Collected data entries –
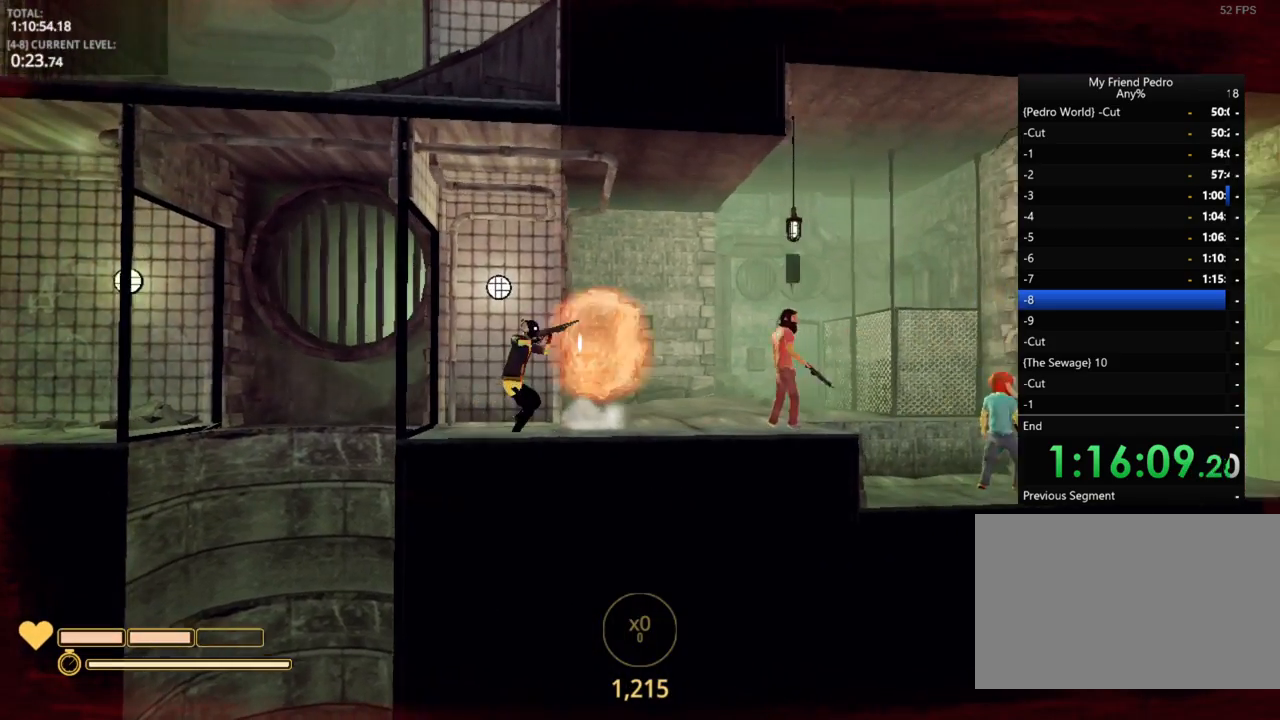
{"keys": ["d", "space"], "mouse_move": "down-left", "events": [[384, "space", "down"]]}
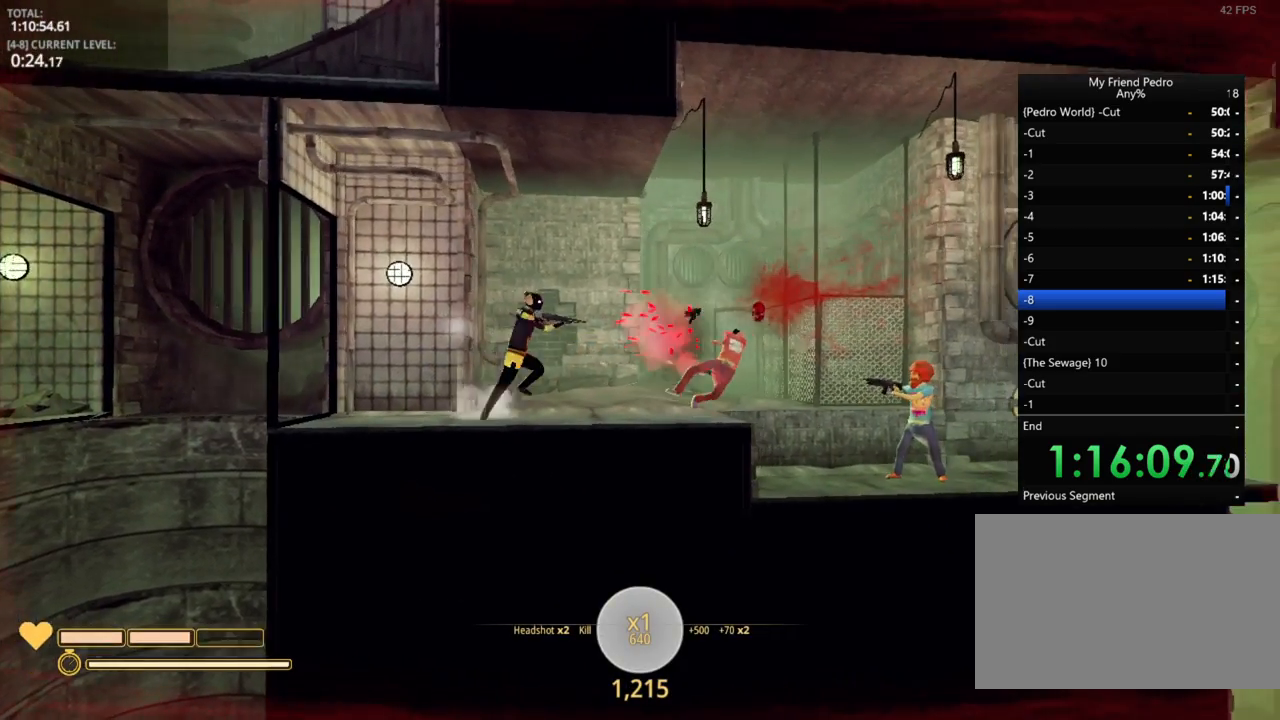
{"keys": ["d"], "mouse_move": "still", "events": [[100, "space", "up"]]}
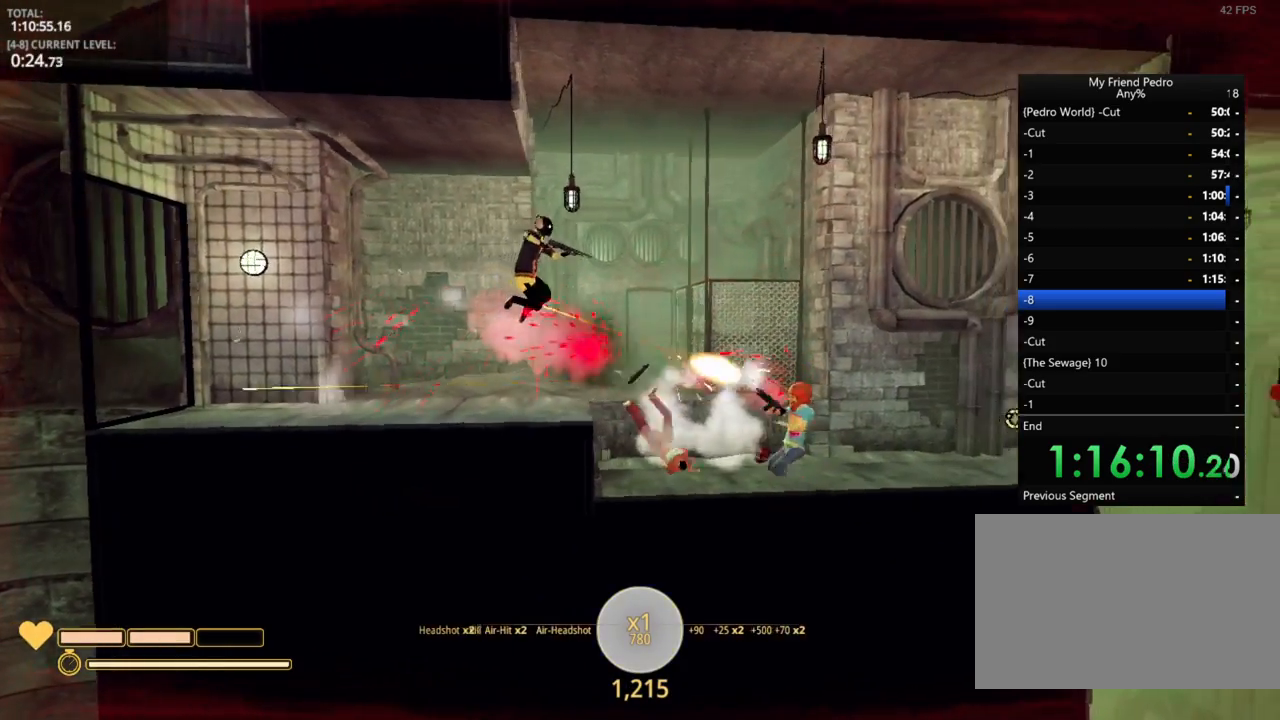
{"keys": ["d"], "mouse_move": "still", "events": []}
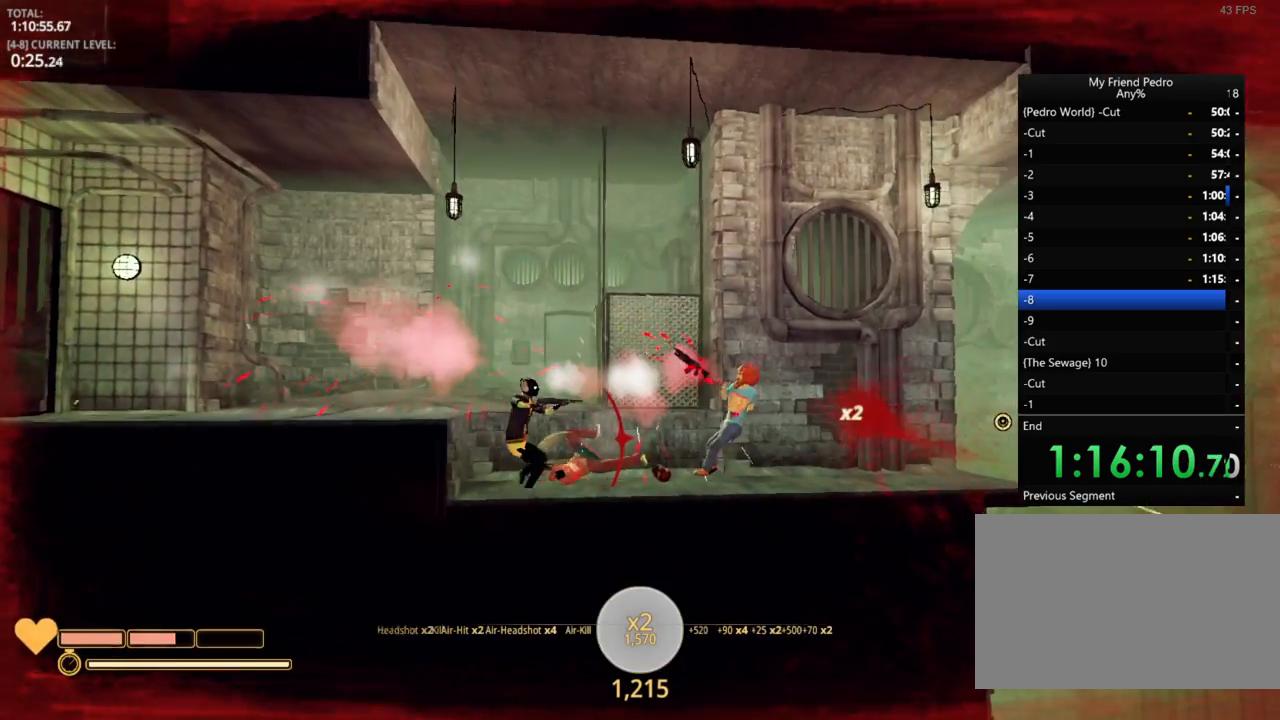
{"keys": ["d"], "mouse_move": "still", "events": [[17, "r", "down"], [100, "r", "up"]]}
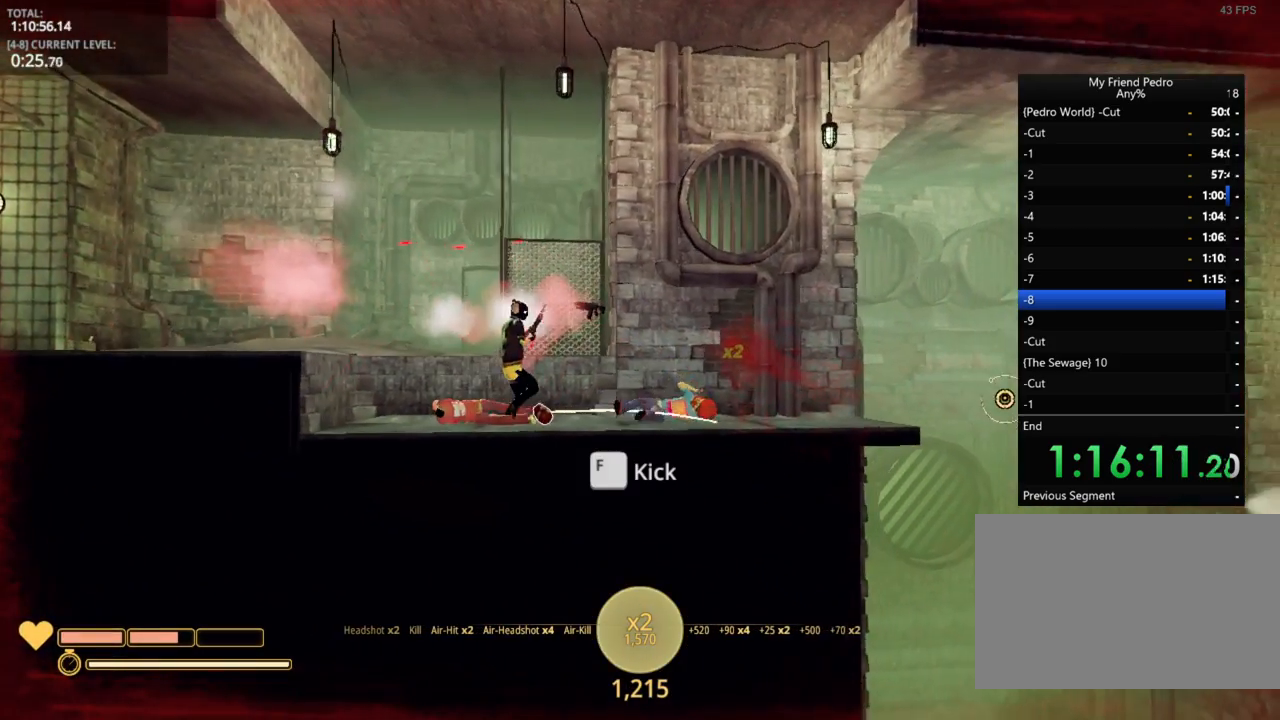
{"keys": ["d"], "mouse_move": "still", "events": []}
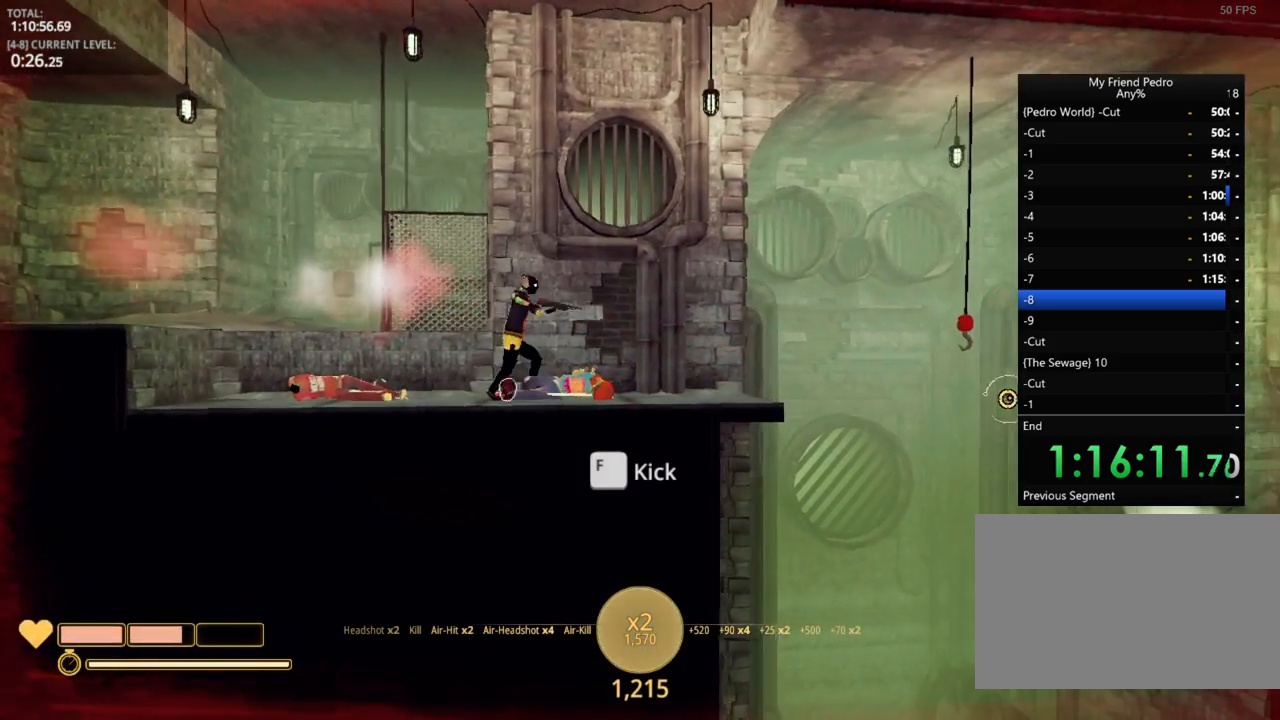
{"keys": ["d"], "mouse_move": "still", "events": []}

What the exercise asks – Counting only those lines of the data above where the word "space" appears, give the number and nothing more.

Solution for this problem – 2